TASK DESCRIPTION: Retype every line of the records below without alteration, preserving each line's characters, spacing, and order.

** RECORDS PROVIDED follows **

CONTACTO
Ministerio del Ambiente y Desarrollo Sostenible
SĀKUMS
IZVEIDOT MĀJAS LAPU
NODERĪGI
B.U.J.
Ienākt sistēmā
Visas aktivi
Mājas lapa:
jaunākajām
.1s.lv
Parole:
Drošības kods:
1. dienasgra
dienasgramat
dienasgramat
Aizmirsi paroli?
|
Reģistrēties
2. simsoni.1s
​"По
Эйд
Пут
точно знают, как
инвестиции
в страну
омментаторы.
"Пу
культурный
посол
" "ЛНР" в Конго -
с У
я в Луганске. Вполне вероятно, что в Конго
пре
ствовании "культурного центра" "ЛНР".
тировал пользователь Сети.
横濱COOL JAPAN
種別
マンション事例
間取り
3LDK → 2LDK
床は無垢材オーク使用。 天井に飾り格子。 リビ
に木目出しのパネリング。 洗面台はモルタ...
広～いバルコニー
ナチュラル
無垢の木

** End of RECORDS PROVIDED **

TASK ANSWER:
CONTACTO
Ministerio del Ambiente y Desarrollo Sostenible
SĀKUMS
IZVEIDOT MĀJAS LAPU
NODERĪGI
B.U.J.
Ienākt sistēmā
Visas aktivi
Mājas lapa:
jaunākajām
.1s.lv
Parole:
Drošības kods:
1. dienasgra
dienasgramat
dienasgramat
Aizmirsi paroli?
|
Reģistrēties
2. simsoni.1s
​"По
Эйд
Пут
точно знают, как
инвестиции
в страну
омментаторы.
"Пу
культурный
посол
" "ЛНР" в Конго -
с У
я в Луганске. Вполне вероятно, что в Конго
пре
ствовании "культурного центра" "ЛНР".
тировал пользователь Сети.
横濱COOL JAPAN
種別
マンション事例
間取り
3LDK → 2LDK
床は無垢材オーク使用。 天井に飾り格子。 リビ
に木目出しのパネリング。 洗面台はモルタ...
広～いバルコニー
ナチュラル
無垢の木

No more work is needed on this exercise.